(Collected data)
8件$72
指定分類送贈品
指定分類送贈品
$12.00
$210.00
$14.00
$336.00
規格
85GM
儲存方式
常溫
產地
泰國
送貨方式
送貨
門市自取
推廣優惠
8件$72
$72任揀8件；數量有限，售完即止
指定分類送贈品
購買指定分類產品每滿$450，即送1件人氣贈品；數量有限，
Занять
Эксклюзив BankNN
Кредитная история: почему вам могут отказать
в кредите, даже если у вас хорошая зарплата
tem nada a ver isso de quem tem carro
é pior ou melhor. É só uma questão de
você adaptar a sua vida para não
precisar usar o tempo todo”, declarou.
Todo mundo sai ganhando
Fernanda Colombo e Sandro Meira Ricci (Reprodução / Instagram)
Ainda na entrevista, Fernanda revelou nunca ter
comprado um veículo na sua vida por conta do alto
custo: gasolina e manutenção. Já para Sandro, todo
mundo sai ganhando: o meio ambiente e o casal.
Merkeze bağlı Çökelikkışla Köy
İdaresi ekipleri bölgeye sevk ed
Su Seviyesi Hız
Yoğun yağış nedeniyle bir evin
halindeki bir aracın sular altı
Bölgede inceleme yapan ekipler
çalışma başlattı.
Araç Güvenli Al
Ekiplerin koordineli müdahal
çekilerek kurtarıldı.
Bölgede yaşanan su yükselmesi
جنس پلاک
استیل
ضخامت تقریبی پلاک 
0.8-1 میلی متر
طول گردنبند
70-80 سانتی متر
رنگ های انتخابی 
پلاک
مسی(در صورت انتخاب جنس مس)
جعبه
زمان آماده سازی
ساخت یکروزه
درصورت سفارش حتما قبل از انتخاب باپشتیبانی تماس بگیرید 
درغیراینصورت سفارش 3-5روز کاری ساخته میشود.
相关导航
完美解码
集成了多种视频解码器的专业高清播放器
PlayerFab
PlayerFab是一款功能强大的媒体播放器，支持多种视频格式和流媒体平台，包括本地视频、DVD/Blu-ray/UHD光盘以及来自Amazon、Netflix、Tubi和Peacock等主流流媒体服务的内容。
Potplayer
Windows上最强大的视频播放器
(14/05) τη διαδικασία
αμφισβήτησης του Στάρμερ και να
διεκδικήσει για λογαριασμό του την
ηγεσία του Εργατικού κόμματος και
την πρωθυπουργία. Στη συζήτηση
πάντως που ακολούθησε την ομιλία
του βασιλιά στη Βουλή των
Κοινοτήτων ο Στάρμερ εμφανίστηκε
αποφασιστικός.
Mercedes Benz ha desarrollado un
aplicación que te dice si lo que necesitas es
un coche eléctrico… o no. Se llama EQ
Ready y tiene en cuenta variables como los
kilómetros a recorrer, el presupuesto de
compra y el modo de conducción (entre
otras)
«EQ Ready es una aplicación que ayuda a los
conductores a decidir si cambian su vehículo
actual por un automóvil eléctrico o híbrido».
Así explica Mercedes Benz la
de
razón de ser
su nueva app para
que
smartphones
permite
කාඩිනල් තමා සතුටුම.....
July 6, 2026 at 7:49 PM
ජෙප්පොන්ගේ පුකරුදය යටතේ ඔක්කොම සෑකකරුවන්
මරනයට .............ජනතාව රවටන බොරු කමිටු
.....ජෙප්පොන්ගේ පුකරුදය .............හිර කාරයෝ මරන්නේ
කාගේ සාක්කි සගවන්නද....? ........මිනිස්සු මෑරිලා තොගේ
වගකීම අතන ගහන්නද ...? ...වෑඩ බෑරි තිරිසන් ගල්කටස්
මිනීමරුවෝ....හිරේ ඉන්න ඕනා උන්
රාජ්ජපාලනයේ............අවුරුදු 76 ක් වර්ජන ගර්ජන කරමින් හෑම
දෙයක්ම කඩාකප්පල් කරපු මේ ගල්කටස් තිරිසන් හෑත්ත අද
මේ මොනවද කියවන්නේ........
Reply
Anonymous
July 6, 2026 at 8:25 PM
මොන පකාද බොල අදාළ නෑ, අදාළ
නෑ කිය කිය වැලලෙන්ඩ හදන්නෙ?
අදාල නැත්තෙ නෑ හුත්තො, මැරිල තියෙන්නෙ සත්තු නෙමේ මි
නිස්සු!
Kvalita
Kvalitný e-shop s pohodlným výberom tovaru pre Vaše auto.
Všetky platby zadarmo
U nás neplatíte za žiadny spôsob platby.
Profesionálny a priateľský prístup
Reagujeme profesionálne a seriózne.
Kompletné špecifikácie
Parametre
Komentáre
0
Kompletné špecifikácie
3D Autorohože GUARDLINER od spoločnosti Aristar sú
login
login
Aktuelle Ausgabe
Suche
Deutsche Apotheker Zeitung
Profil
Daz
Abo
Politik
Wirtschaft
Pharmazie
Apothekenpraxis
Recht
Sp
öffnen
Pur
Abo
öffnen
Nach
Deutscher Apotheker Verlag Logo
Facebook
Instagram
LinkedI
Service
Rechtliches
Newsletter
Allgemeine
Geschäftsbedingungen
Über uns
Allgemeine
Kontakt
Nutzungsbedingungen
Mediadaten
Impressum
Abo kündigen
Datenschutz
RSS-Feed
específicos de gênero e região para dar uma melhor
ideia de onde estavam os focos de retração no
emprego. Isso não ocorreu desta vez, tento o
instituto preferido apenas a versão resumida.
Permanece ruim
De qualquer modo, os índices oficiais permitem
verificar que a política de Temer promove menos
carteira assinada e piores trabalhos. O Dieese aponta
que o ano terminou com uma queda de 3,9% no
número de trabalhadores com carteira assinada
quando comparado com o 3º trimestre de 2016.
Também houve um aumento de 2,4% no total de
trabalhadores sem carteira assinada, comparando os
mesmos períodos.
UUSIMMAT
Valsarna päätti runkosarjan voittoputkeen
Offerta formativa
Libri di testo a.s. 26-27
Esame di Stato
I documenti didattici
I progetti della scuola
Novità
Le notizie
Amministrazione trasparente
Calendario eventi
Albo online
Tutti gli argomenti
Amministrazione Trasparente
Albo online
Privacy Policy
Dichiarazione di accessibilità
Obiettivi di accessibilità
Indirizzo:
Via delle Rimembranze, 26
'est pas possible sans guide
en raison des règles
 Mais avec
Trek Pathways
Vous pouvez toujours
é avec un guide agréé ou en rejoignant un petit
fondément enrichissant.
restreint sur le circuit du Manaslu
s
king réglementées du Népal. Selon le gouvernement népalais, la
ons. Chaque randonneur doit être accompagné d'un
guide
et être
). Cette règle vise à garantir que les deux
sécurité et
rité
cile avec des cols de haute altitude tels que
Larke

▸ Task requirements: Proceeding from the line containing "Também houve um aumento de 2,4% no total de" through the line containing "Privacy Policy", transcribe the lines above exactly, both end lines included.

▸ Expected output:
Também houve um aumento de 2,4% no total de
trabalhadores sem carteira assinada, comparando os
mesmos períodos.
UUSIMMAT
Valsarna päätti runkosarjan voittoputkeen
Offerta formativa
Libri di testo a.s. 26-27
Esame di Stato
I documenti didattici
I progetti della scuola
Novità
Le notizie
Amministrazione trasparente
Calendario eventi
Albo online
Tutti gli argomenti
Amministrazione Trasparente
Albo online
Privacy Policy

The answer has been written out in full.